- **Task goal**: Return only the final portion of the entries: the line with "fruit bowl: none" and every line after it, each one exact.
↓
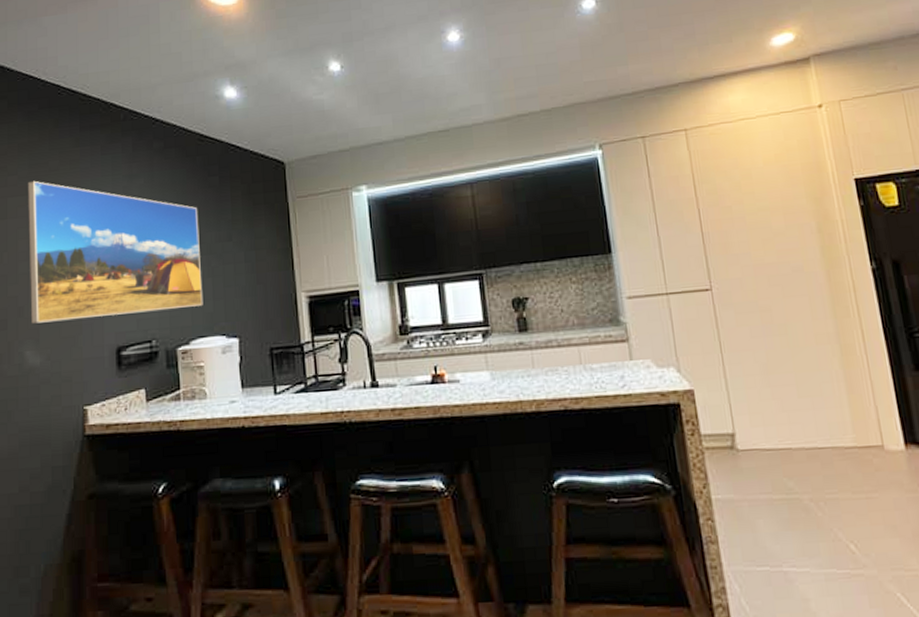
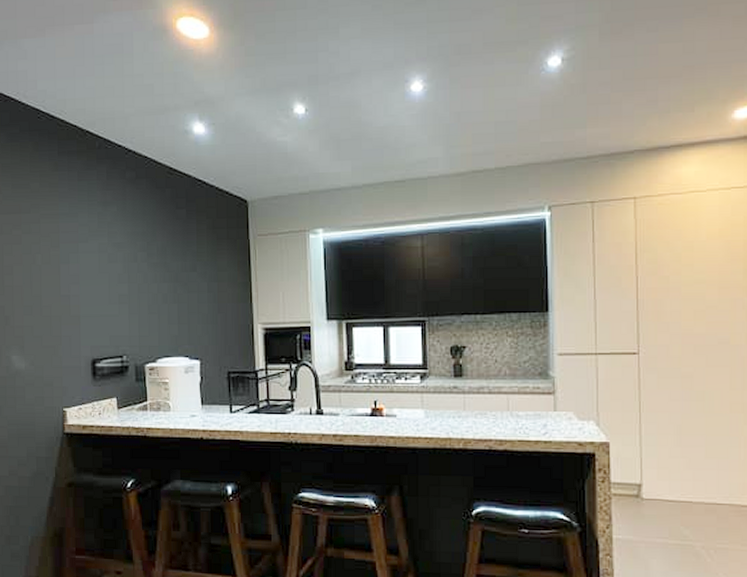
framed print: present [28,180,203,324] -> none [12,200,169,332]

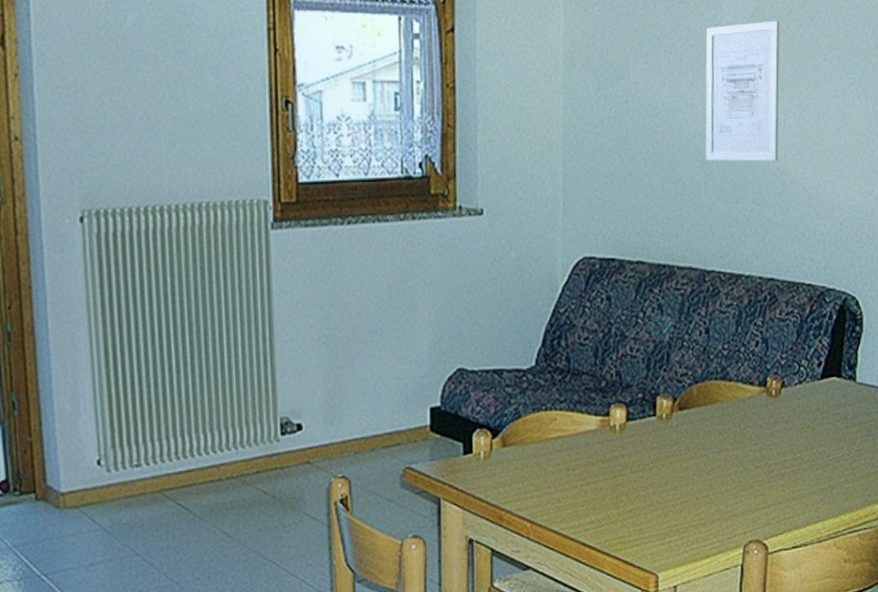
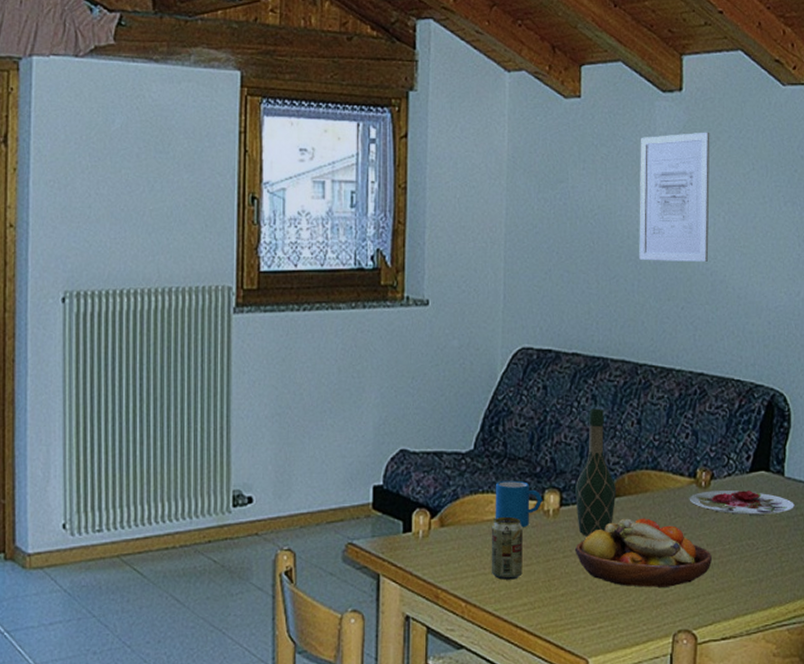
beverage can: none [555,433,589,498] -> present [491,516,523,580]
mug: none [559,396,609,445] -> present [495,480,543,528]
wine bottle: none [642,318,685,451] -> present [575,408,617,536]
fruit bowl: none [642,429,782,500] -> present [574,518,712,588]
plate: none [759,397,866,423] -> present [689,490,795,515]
↑
- **Reply to the task**:
fruit bowl: none [642,429,782,500] -> present [574,518,712,588]
plate: none [759,397,866,423] -> present [689,490,795,515]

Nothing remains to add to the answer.